▸ **REQUIREMENT**
Could you turn the lines below into a numbered list, dropping the blank lines and leaving out the pictures?

▸ **RECORD SET**
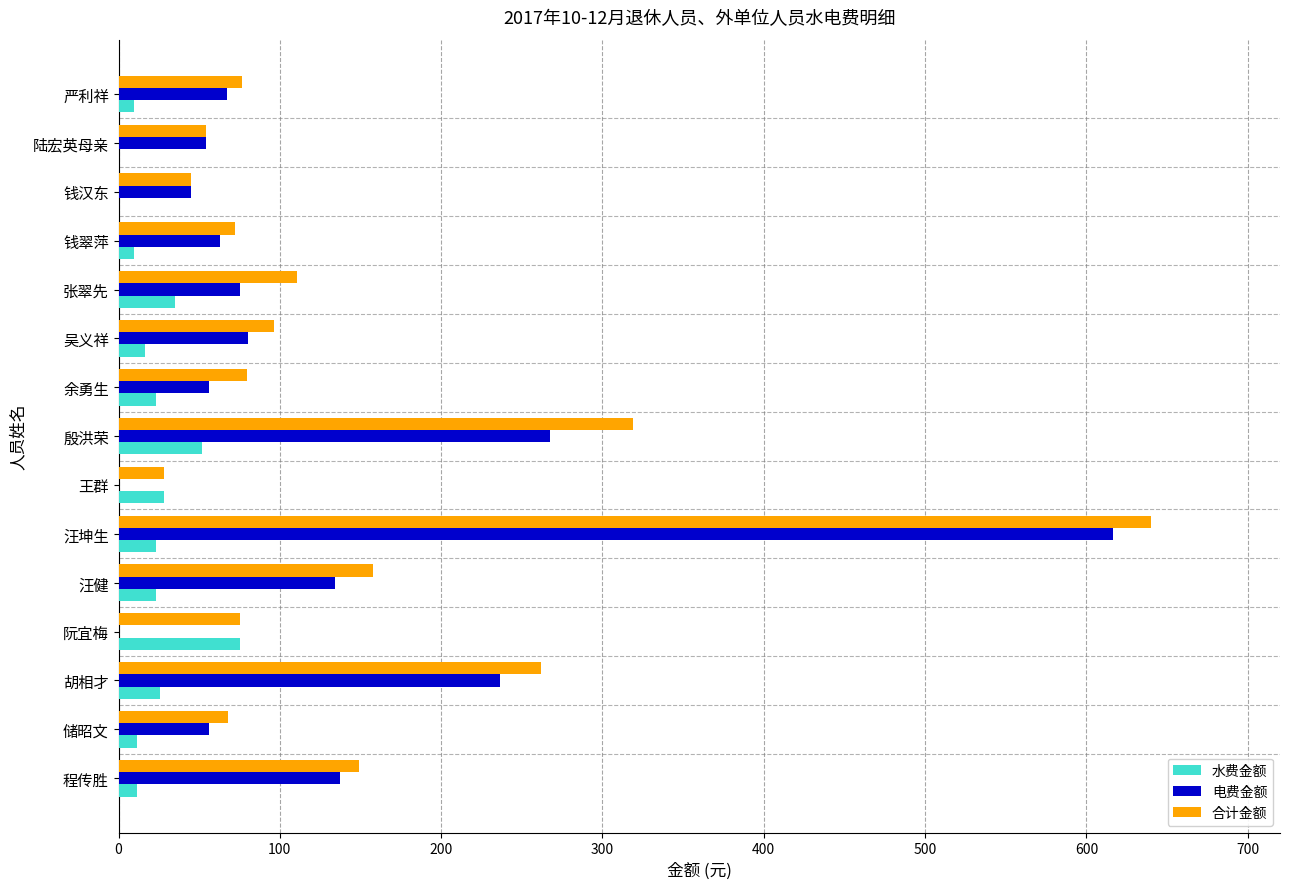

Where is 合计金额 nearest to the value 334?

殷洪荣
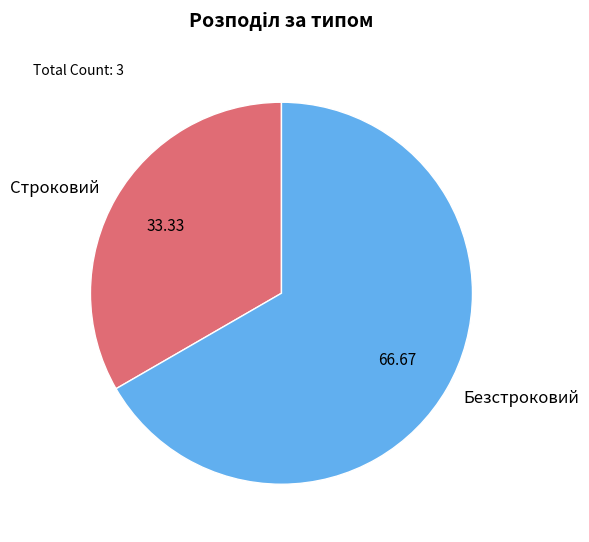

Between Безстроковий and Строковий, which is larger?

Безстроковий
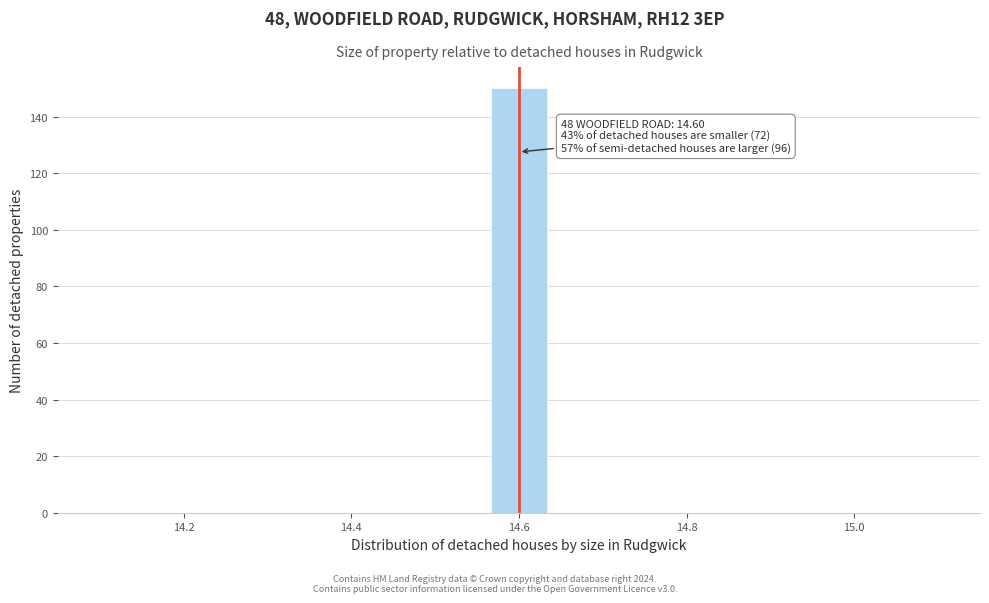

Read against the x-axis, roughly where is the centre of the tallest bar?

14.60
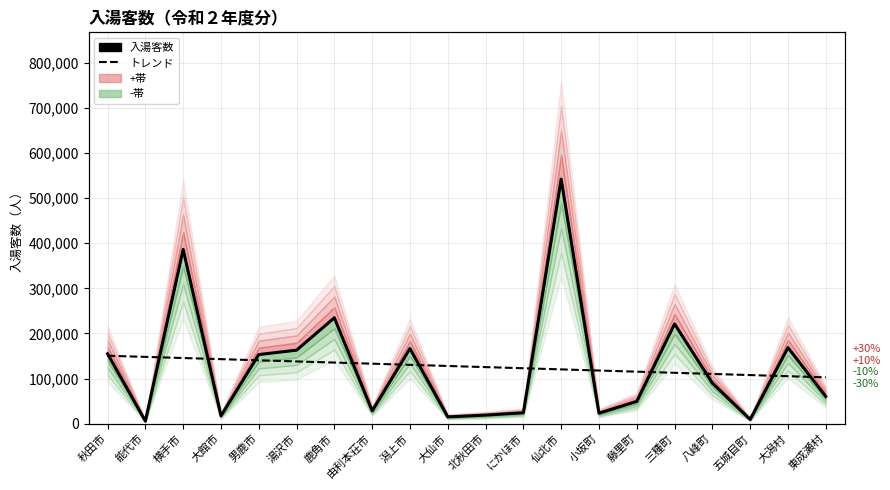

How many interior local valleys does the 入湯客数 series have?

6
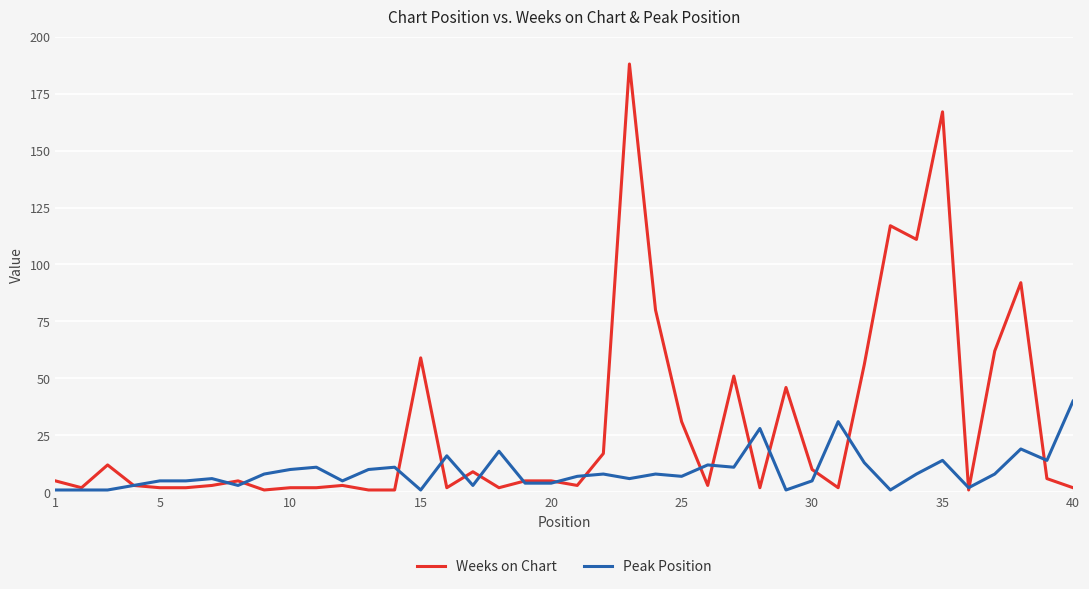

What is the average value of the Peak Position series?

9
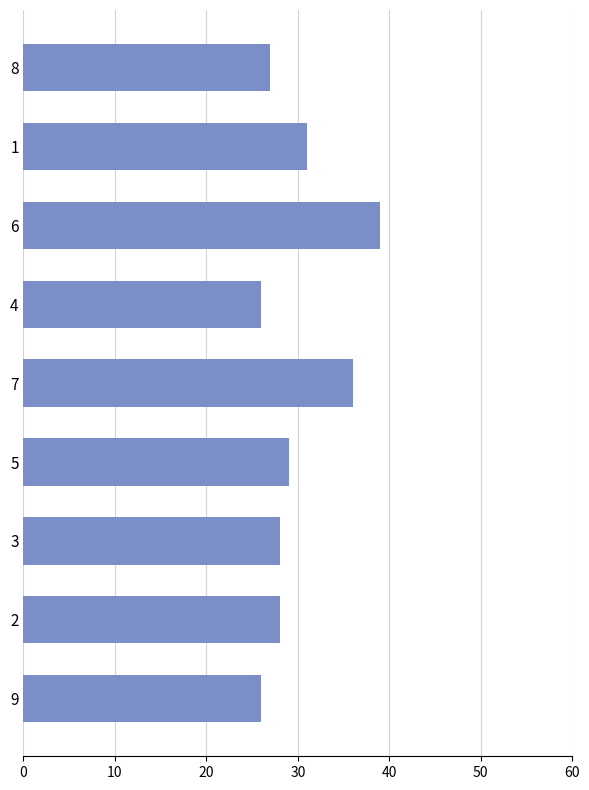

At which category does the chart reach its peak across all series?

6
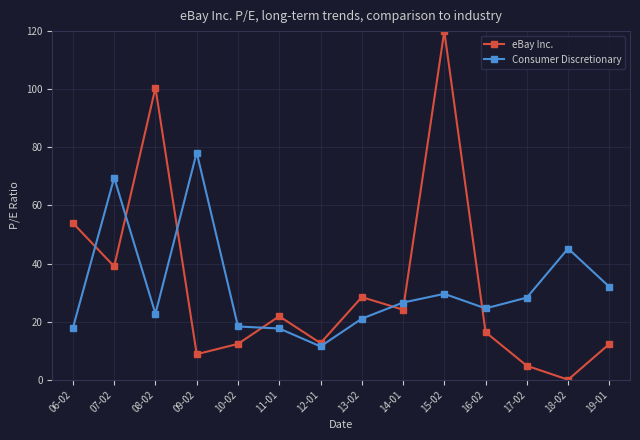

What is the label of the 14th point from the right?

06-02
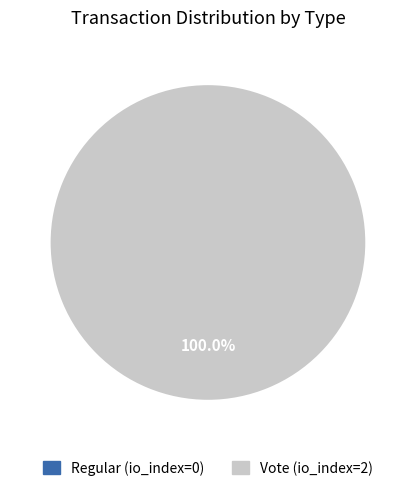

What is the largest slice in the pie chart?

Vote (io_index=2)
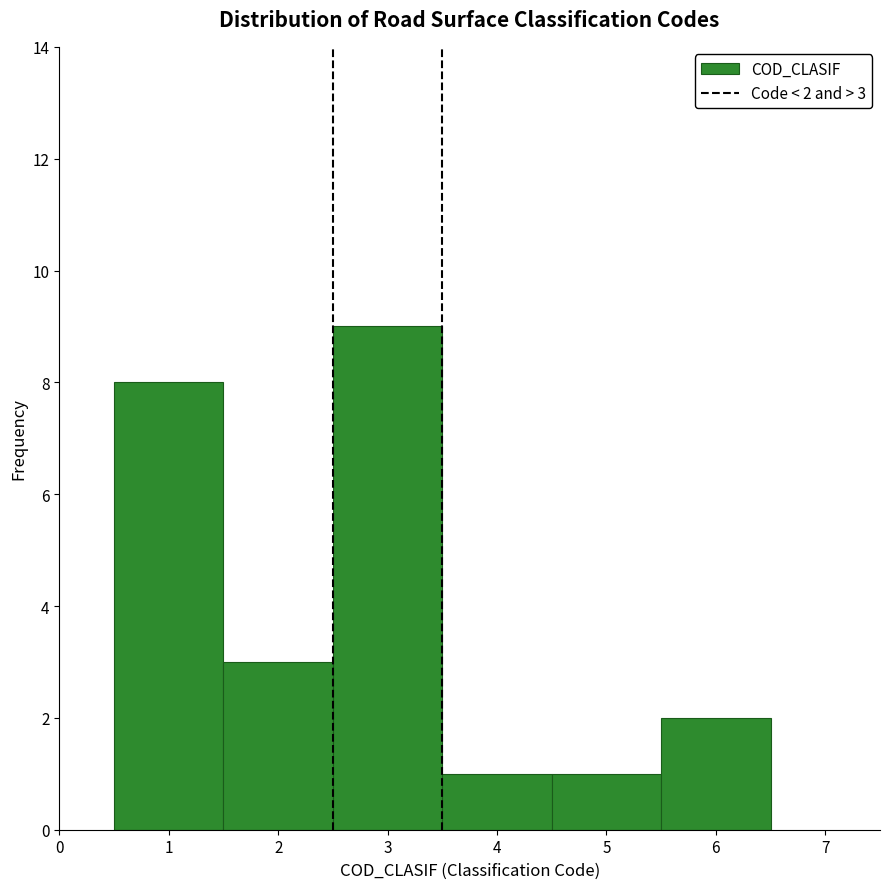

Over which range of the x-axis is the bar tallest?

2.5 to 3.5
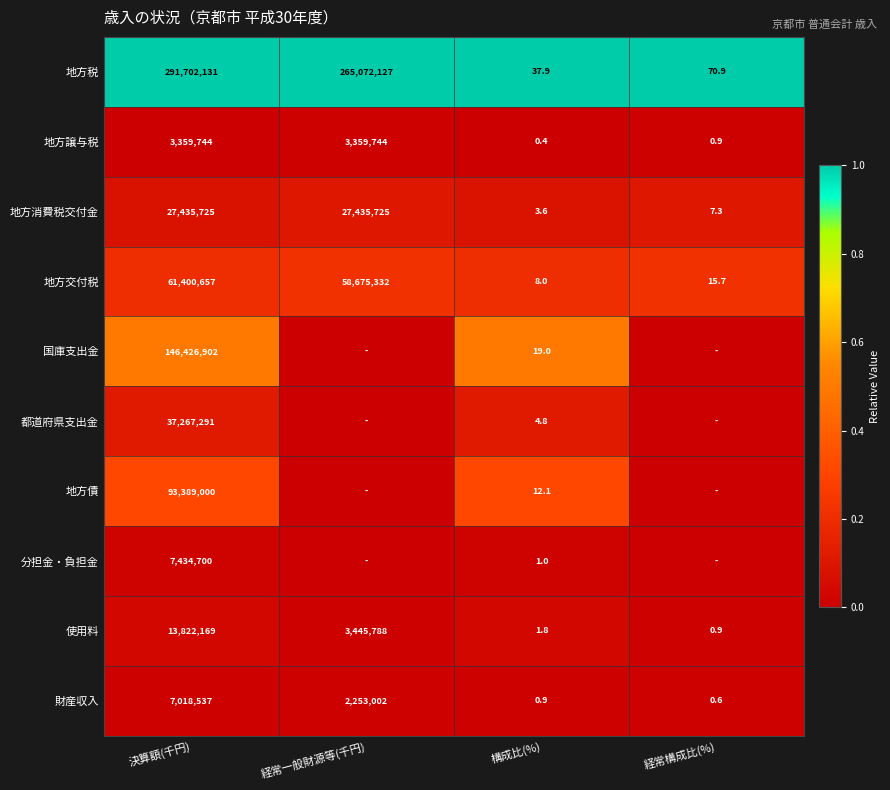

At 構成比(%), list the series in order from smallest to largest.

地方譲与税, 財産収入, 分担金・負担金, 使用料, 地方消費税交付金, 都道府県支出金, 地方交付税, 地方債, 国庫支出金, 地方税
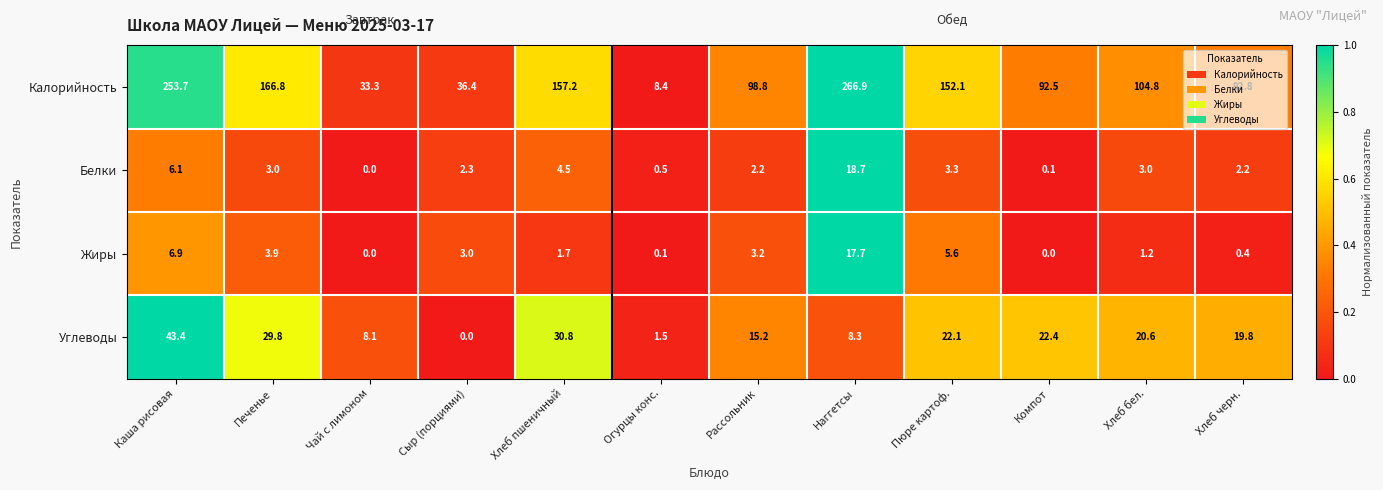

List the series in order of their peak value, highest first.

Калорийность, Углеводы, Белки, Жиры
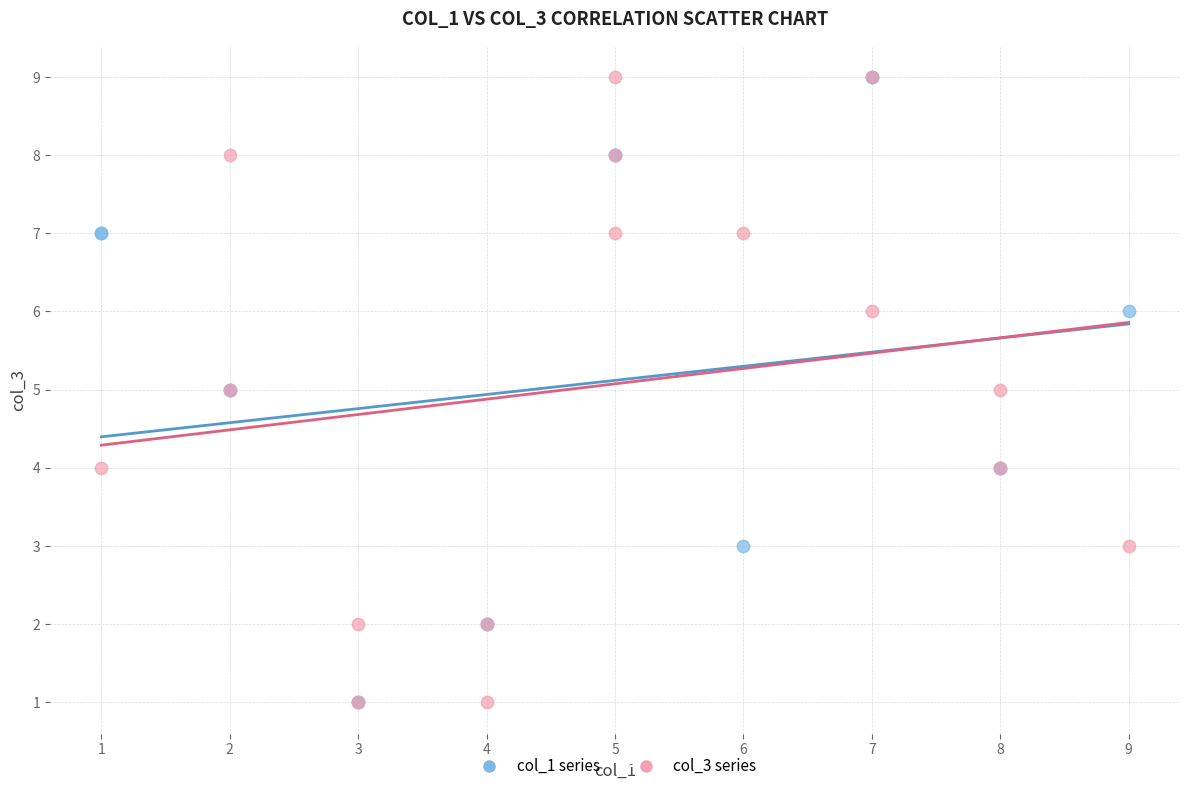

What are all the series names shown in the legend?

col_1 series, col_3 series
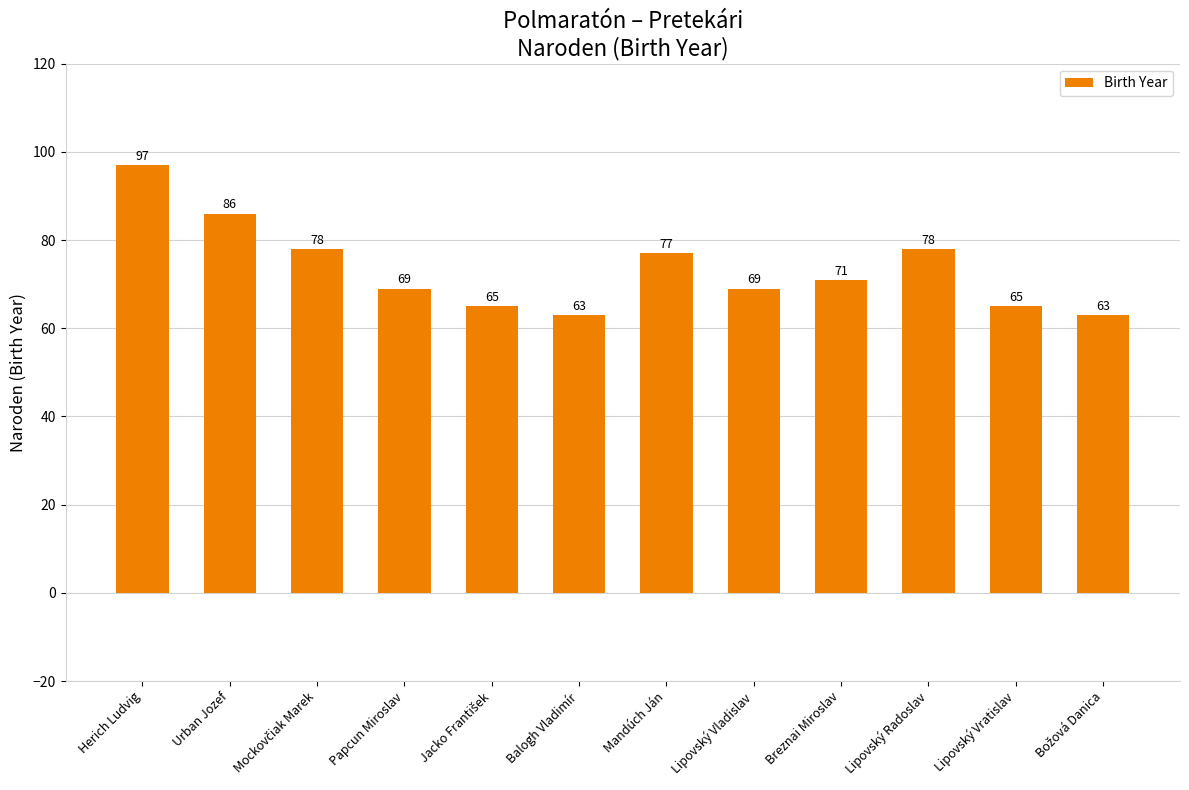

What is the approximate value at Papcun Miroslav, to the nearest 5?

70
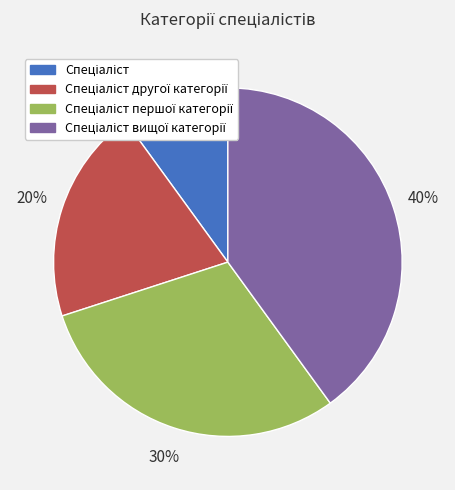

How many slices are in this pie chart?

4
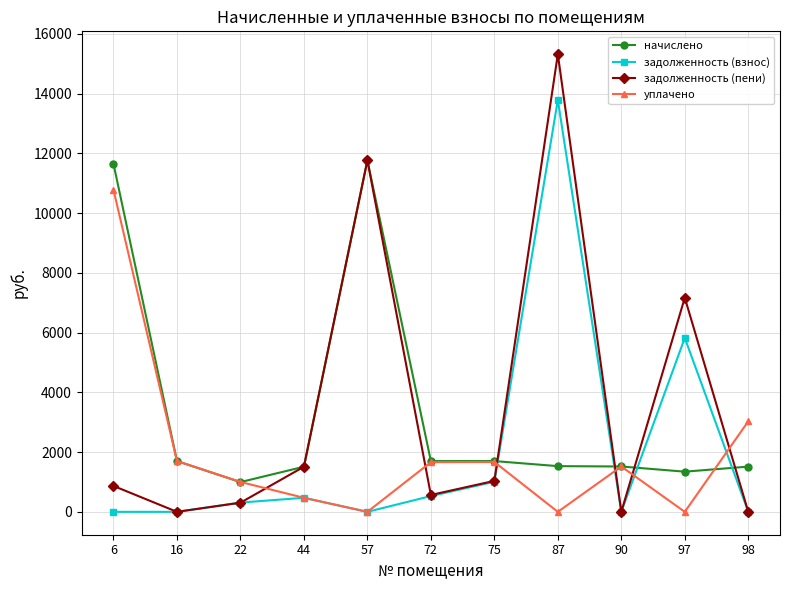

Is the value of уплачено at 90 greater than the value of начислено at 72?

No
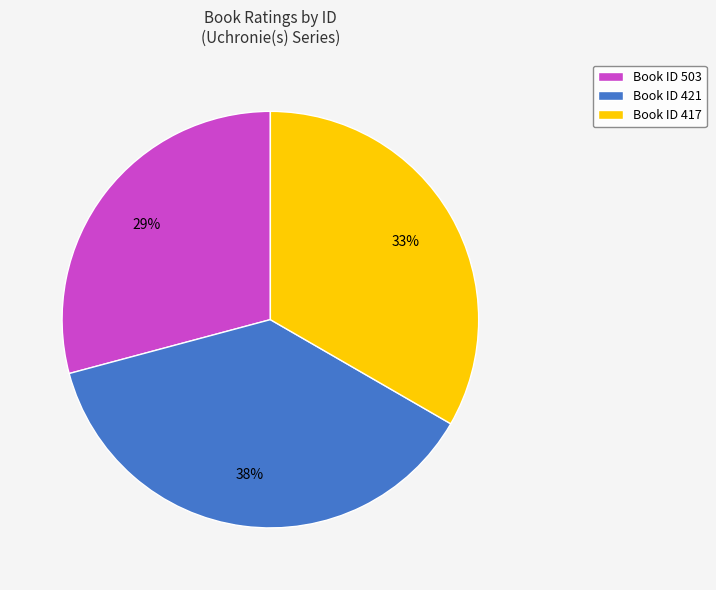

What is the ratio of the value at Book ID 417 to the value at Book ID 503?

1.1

▸ **ANSWER SPACE**
1. Where is 合计金额 nearest to the value 334?
2. 殷洪荣
3. Between Безстроковий and Строковий, which is larger?
4. Безстроковий
5. Read against the x-axis, roughly where is the centre of the tallest bar?
6. 14.60
7. How many interior local valleys does the 入湯客数 series have?
8. 6
9. What is the average value of the Peak Position series?
10. 9
11. At which category does the chart reach its peak across all series?
12. 6
13. What is the label of the 14th point from the right?
14. 06-02
15. What is the largest slice in the pie chart?
16. Vote (io_index=2)
17. Over which range of the x-axis is the bar tallest?
18. 2.5 to 3.5
19. At 構成比(%), list the series in order from smallest to largest.
20. 地方譲与税, 財産収入, 分担金・負担金, 使用料, 地方消費税交付金, 都道府県支出金, 地方交付税, 地方債, 国庫支出金, 地方税
21. List the series in order of their peak value, highest first.
22. Калорийность, Углеводы, Белки, Жиры
23. What are all the series names shown in the legend?
24. col_1 series, col_3 series
25. What is the approximate value at Papcun Miroslav, to the nearest 5?
26. 70
27. How many slices are in this pie chart?
28. 4
29. Is the value of уплачено at 90 greater than the value of начислено at 72?
30. No
31. What is the ratio of the value at Book ID 417 to the value at Book ID 503?
32. 1.1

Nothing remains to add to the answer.